10 Core tenets for managing successful teams

4/5/2024

Here is a list of 10 core tenets I personally believe in for teams that I manage. That said, continuous learning should always be a priority so they are my personal opinions, but I hold them weakly.

  1. Build for your users/customers

    You should always have a bias for ensuring what you are building will help your customers/users. You can use this as a litmus test for your decisions.
  2. Empower your teams

    Empower your teams by ensuring they have an appropriate level of autonomy. Let them tell you what it is they need or how you can help, and try to ensure they are included in decisions, where appropriate, that will have a direct impact on their day to day work life. As an added benefit, it also increases job satisfaction.
  3. Asynchronous first

    Asynchronous communication comes with a number of benefits including fewer context switches, and things being written down. Chat apps are not asynchronous communication see this great article that explores that further. Synchronous communication can and should be used when it brings a concrete benefit for the team but it should be the exception not the rule.
  4. Don't reinvent the wheel

    Choosing to buy, integrate, or use an appropriately licensed open source alternative should always be an option. It could also reduce technical debt.
  5. Ship early and often

    Shipping early and often allows you to start getting vital user feedback as soon as possible. If you can't release an element to everyone right away, use feature flags to get feedback from a smaller subset.
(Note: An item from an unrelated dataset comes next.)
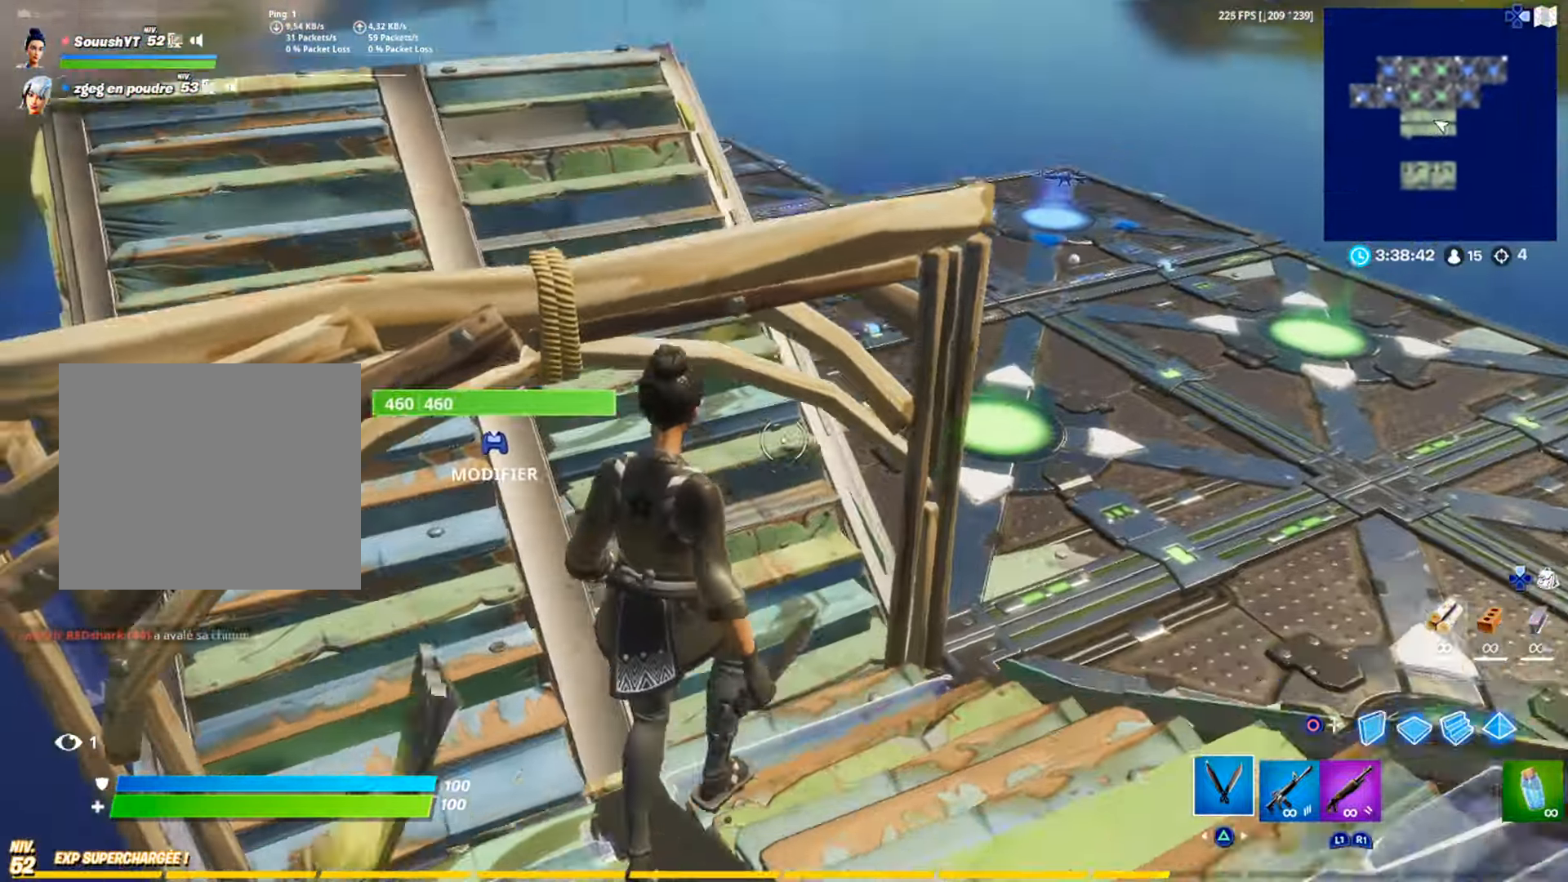
{"buttons": [], "left_stick": "up-right", "right_stick": "left", "events": [[17, "R3", "up"], [50, "right_stick", "down-left"], [234, "left_stick", "up-right"], [250, "right_stick", "center"], [450, "right_stick", "left"]]}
Remember you are building for your users.
  6. Developer experience focus

    Work with the product team to include developer experience items when appropriate. A better developer experience can make a team much more efficient and happy which will ultimately be a boon for the company, and the product.
  7. Be accountable

    Ensure a mindset of accountability at the team level. By not fostering a "throw it over the fence" mentality you will get better, higher quality output.
  8. Align to goals and objectives

    Show the team how they are advancing company goals and work with members on their own career aspirations and goals. Team members understanding how they are making a difference for the organization can boost morale and job satisfaction. Personal or career goals help a team member reach the next plateau they are reaching for.
  9. Continuous improvement

    Create a culture of continuous improvement. Implement feedback loops so that team members can receive and provide feedback to make the team a more cohesive unit.
  10. Automate repetitive tasks

    Repetitive tasks are often error prone and unpleasant for a development team. If it's happening frequently, see if there's a way to automate it.

This is certainly not an exhaustive list of how to manage a team, but I find following these tenets as a starting point can set you, and more importantly your teams, up for success.